- Born: March 18, 1964 (age 62) Paris, France
- Occupation: Choreographer
- Known for: Diavolo | Architecture in Motion, Kà by Cirque du Soleil

= Jacques Heim (choreographer) =

French-born dance choreographer (born 1964)

Jacques Heim is a French-born dance choreographer who founded Diavolo Dance Theater in 1992 after graduating from California Institute of the Arts. He was born and raised in Paris, France. As a young man, Heim moved to New York City, and shortly thereafter received his BFA in Theater, Dance, and Film at Middlebury College in Vermont. He then moved to England and received his Certificate for Analysis and Criticism of Dance from University of Surrey. After his stay in England he came back to America, only this time to California, where he would receive his MFA in Choreography from the California Institute of the Arts.

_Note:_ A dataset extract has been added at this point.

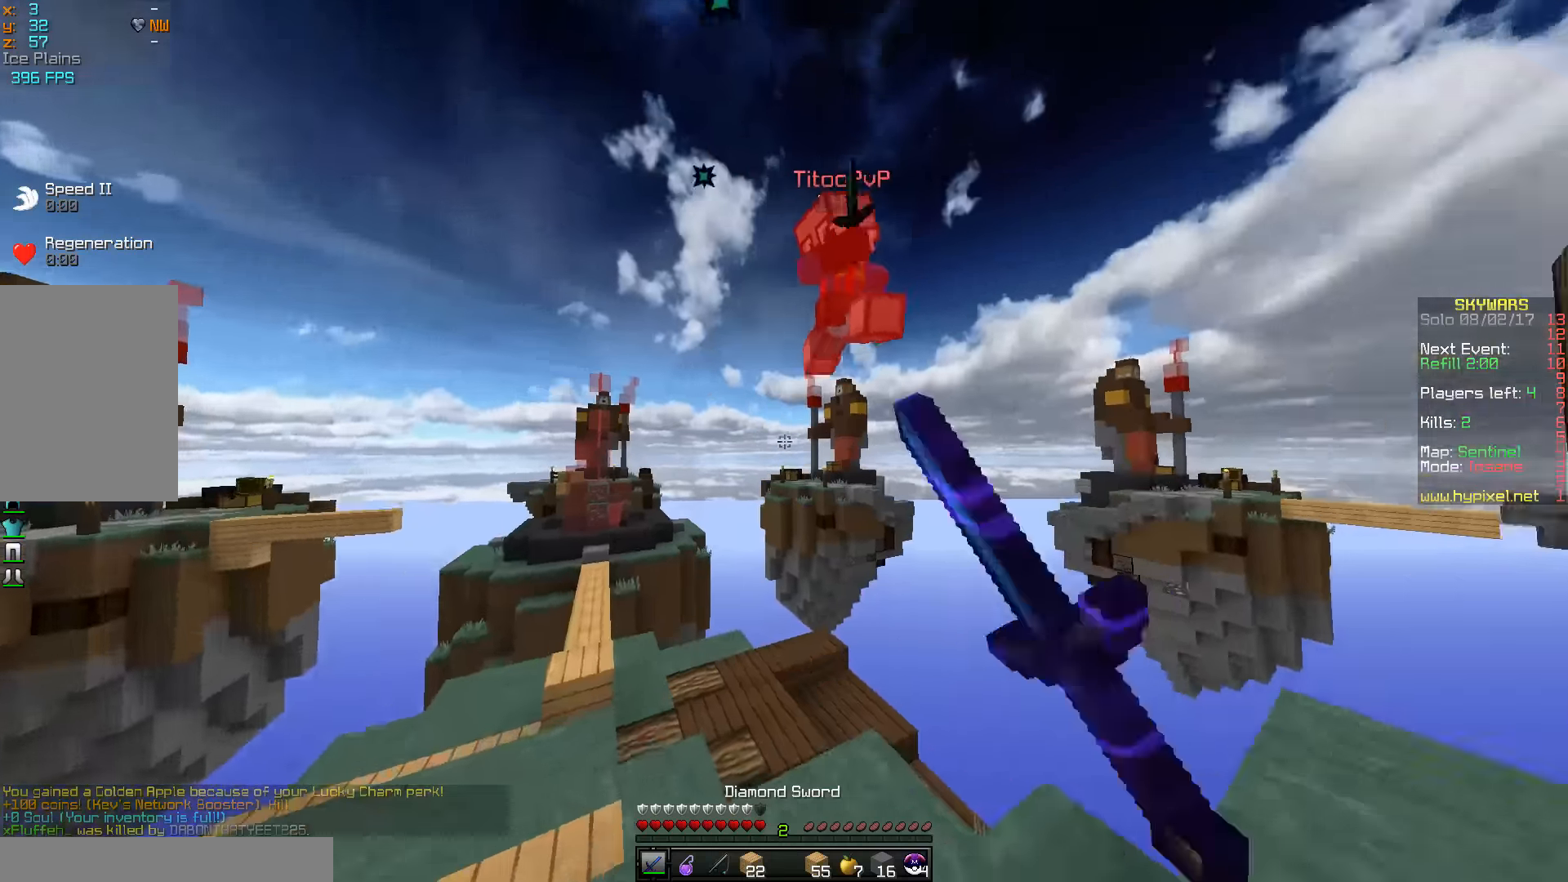
{"keys": ["a", "w"], "mouse": [], "events": [[33, "mouse_left", "up"], [83, "mouse_right", "down"], [233, "mouse_right", "up"]]}
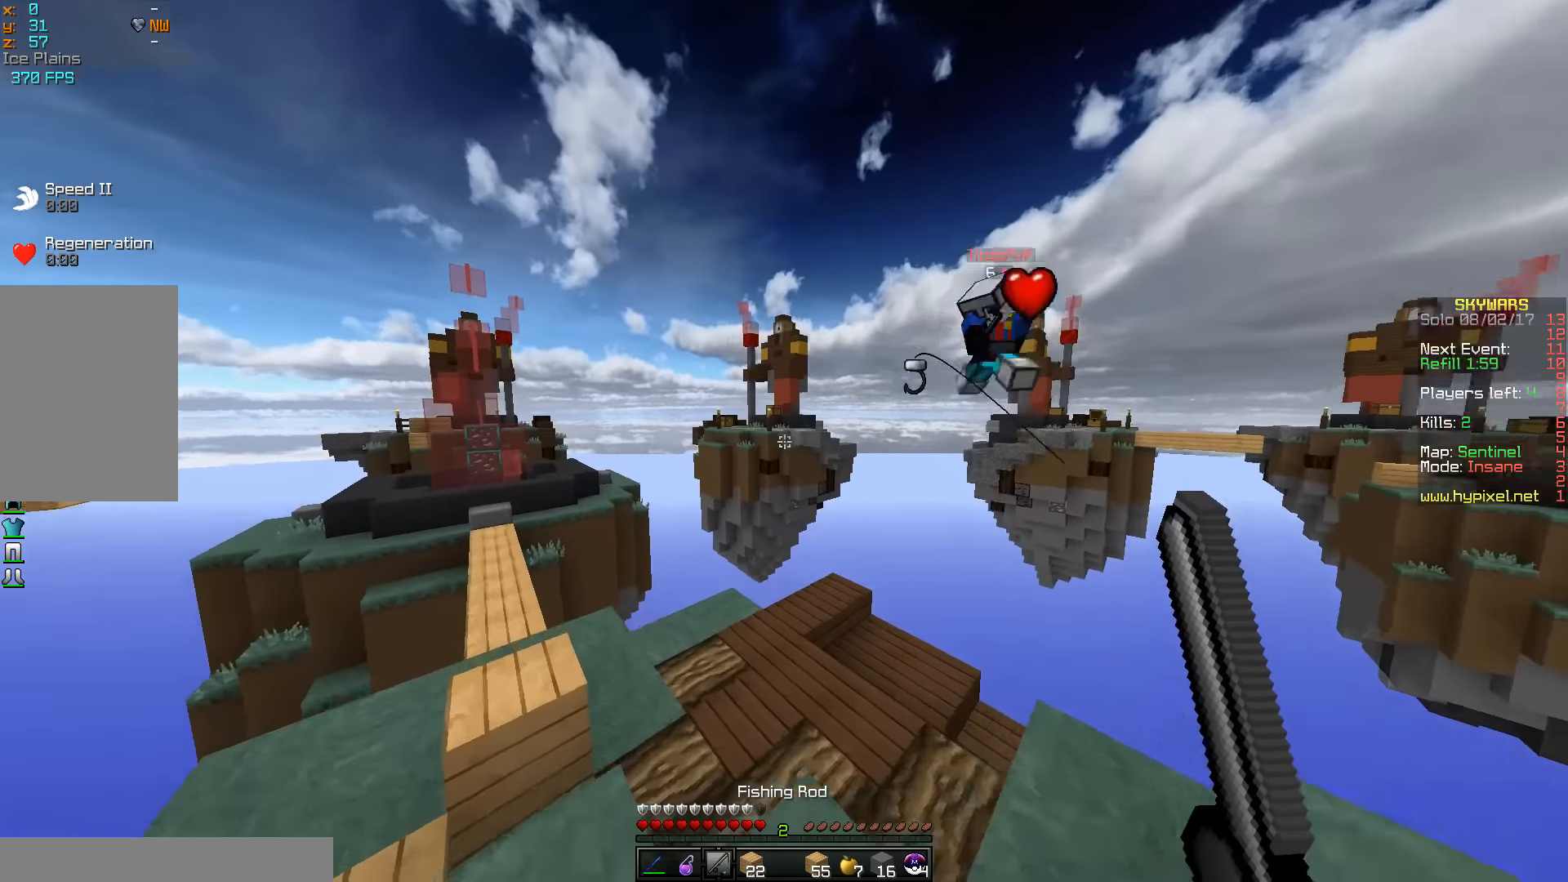
{"keys": ["w"], "mouse": [], "events": [[316, "a", "up"]]}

==DIAVOLO | Architecture in Motion==
In 1992, Jacques Heim founded DIAVOLO | Architecture in Motion, a dance company based in Los Angeles, California. It is a highly original contemporary dance ensemble that uses "architecture in motion" to explore the relationship between the human body and its environment. DIAVOLO blends modern dance, acrobatics, and gymnastics, and other forms of movement to create the stylistically varied and intensely physical choreography that has become the hallmark of this company.

DIAVOLO is one of the most successful dance companies based in Los Angeles, being only 1 of 3 companies to endure and create for 25 years in Los Angeles. Heim describes the work of his company as "architecture in motion", because the company explores the relation and interaction between the human body and its architectural environment to understand how we are being affected not only socially, but physically and emotionally. Throughout the years, DIAVOLO has been noted as one of the forerunners in the dance community, as noted by the LA Times, "Jacques Heim's locally based Diavolo again proved that its brand of iconoclastic movement might very well be the dance bridge to the 21st century."

The company has a second branch, the DIAVOLO Institute, which provides educational and outreach opportunities to people of all ages and abilities while touring and at home in Los Angeles, sharing the pioneering art form and the power of dance as a means of social impact.

In 2016, The DIAVOLO Institute expanded their programs and created The Veterans Project, conceived by executive director Jennifer Cheng and led by artistic director Jacques Heim. Inspired by Sebastian Junger's book Tribe, the program works with military veterans on their transition to civilian life. Phase 1 premiered in 2016 at Hollywood American Legion Post 43, and Phase 2 premiered on Veterans Day, November 11, 2017, at the Valley Performing Arts Center, which was renamed the Younes and Soraya Nazarian Center for the Performing Arts.

==Choreography==
Heim not only choreographs a number of short and full-length works for DIAVOLO, but has directed many projects around the United States and internationally. One of his most notable choreographic achievements was invitation by Cirque du Soleil to choreograph the show, Kà, which premiered in 2005 at the MGM Grand Las Vegas hotel. KÀ has been named "the most technically advanced production in the Western Hemisphere and perhaps the world" and in 2016, the Las Vegas Weekly wrote, "KÀ’s technical marvel remains unmatched". It is without a doubt that KÀ remains is one of the greatest shows in the history of Las Vegas. Merge Kà's elite human performances with the ever-evolving technology put at Cirque du Soleil's disposal and you are left with a stunning show that stays with you for days.

Most recently, Jacques Heim and DIAVOLO were seen on Season 12 of America's Got Talent, and finished in the top 10. Heim and DIAVOLO’s appearances were defined by structural elements in their work. Simon Cowell, Howie Mandel, MelB, and Heidi Klum commented on the company's highly original and daring approach to entertainment.

In 2005, Heim was also the Artistic Director for the Taurus World Stunt Awards, and in 2007 he returned to Taurus to stage a stunt piece called "The Car". He was the Creative Director for the Opening Ceremony of The 16th Asian Games, in Guangzhou, China His work has made appearances on the television shows Dancing with the Stars and Step It Up and Dance, as well as on the theatrical stage, as he created choreography for the play, The Stones.

Jacques has taught dance at Ballet Pacifica, California State University, Los Angeles and the University of California, Los Angeles. and recently had his company perform at the Grammy's 2024 with Dua Lipa https://www.instagram.com/diavolo_la/p/C28udgSLzH0/?img_index=1

==Awards and press==
Heim has received three USA Fellowship nominations and four Alpert Awards in the Arts nominations. He received the Martha Hill Choreography Award of the American Dance Festival, as well as the Special Prize of the Jury at the 6th Saitama International Dance Festival. Heim also was awarded a Brody Arts Fund fellowship, and a James Irvine Foundation Fellowship.

==Family history==
Heim's grandfather, also named Jacques Heim, was a Parisian fashion designer who invented the bikini alongside Louis Réard.